Page excerpt »
........
I question my son about the need for so very many pencils. He tells me the number sounds right to him because he goes through a pencil a week (through loss or theft. Theft?). Um, Mr. Advanced Math Student, there are 52 weeks in a calendar year and about 36 or so during typical school year.

Everyone to whom I mentioned this number has had the same reaction: 100 pencils?!

***

This year I am determined to use as many leftover school supplies as I can before purchasing new ones. Given that my boys have been attending elementary school for years, we have a huge glut of old, half-used supplies.

But few of my stock items match this year’s supply list. I used to regard The List as one might the very tablets on which the 10 Commandments were forged. One year I ran to three or four stores looking for the specific line of watercolors the art teacher asked the parents to supply.

Never again.

Now The List may indicate Crayola, but I’ll buy the RoseArt if it’s cheaper. Whatever damn brand of glue stick comes packaged in the correct quantity is the one that winds up in my shopping cart. And I’m sure that my mega box of 300 tissues is just as good (it’s better, really) than two boxes of 100 tissues each. I just hope the teacher looks at the number of tissues rather than the number of boxes my child brings in.

Speaking of the right quantities. I have just enough 3×5 note cards for the 5th grader. Woot! But my 7th grader is supposed to have 4×6 note cards. Does it really matter if they are 4×6 or 3×5? I convince myself that it just might, so now 4×6 cards on are my shopping list.

Did I say shopping list? My husband insists that I needn’t make any purchases due to the many supplies alrready around the house. True, I’m bundling up gently used pencils instead of buying a new ones, I’m gathering items, like pens, that have been scattered about the house and I’ve got the above-mentioned note cards, but I still need a few more things.

“Hogwash!” the husband says.

“No,” I counter. “I need to buy. See we have a perfectly good box of fine point markers, but the 5th grader needs broad stroke markers. And I have a decent old pack of 12 colored pencils, but they each need a packet of 24.” (Damn, I guess despite my small rebellions, I continue to regard The List as the word of God.)

“I’ll take care of the school supplies,” he volunteers.

I look at him quizzically.

He announces that he is going to pack up the supplies he thinks the boys need without regard to what their teacher thinks they need. He has no regard for The List.

I roll my eyes at him. “That’s crazy talk,” I insist even as he convinces the 5th grader to fill an old pencil box with a rainbow full of markers from my overflowing craft bin rather than have me buy him a new box.

How do you handle this? Does a new school year dictate new…everything? Or do you try to be thrifty or green by re-using what you can? Do you follow the list down to its tiniest detail or do you fudge here and there?

And how many pencils should I send to school with my 5th grader?
........
Source material »
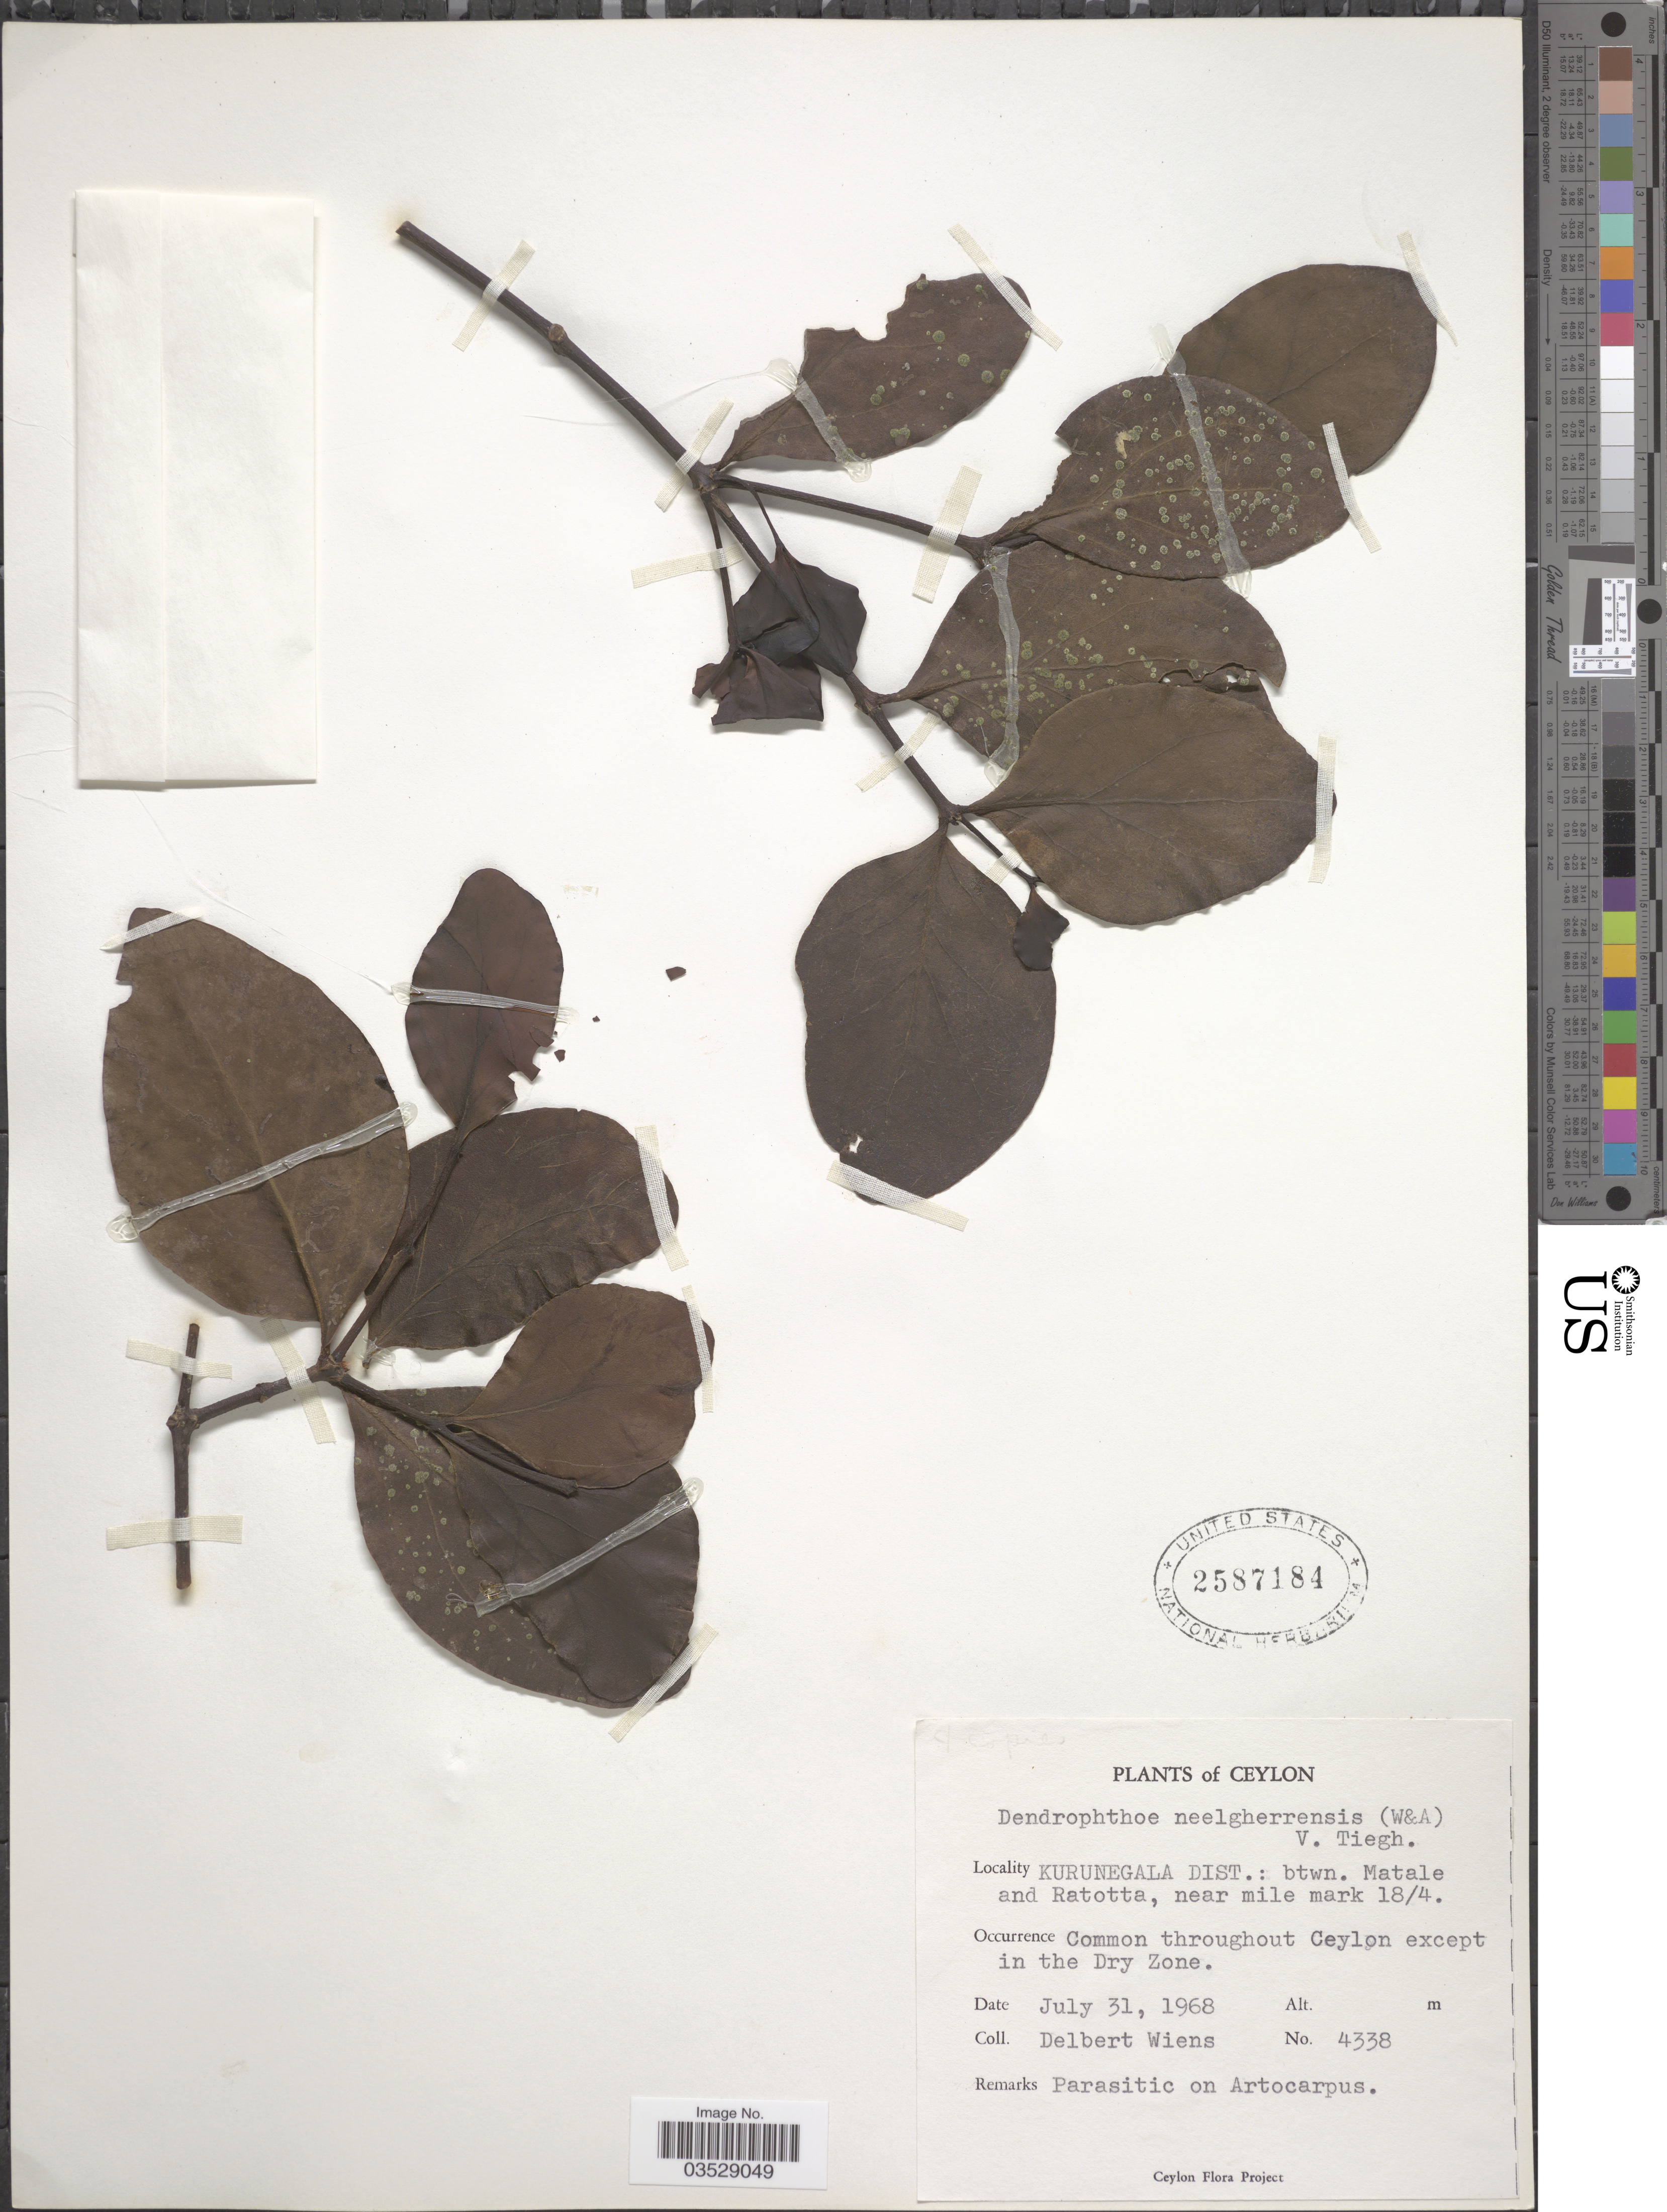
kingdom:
........
Problem to solve »
Transcribe the school supplies post between "This year I" and "Never again.", inclusive.

Solution to the exercise »
This year I am determined to use as many leftover school supplies as I can before purchasing new ones. Given that my boys have been attending elementary school for years, we have a huge glut of old, half-used supplies.

But few of my stock items match this year’s supply list. I used to regard The List as one might the very tablets on which the 10 Commandments were forged. One year I ran to three or four stores looking for the specific line of watercolors the art teacher asked the parents to supply.

Never again.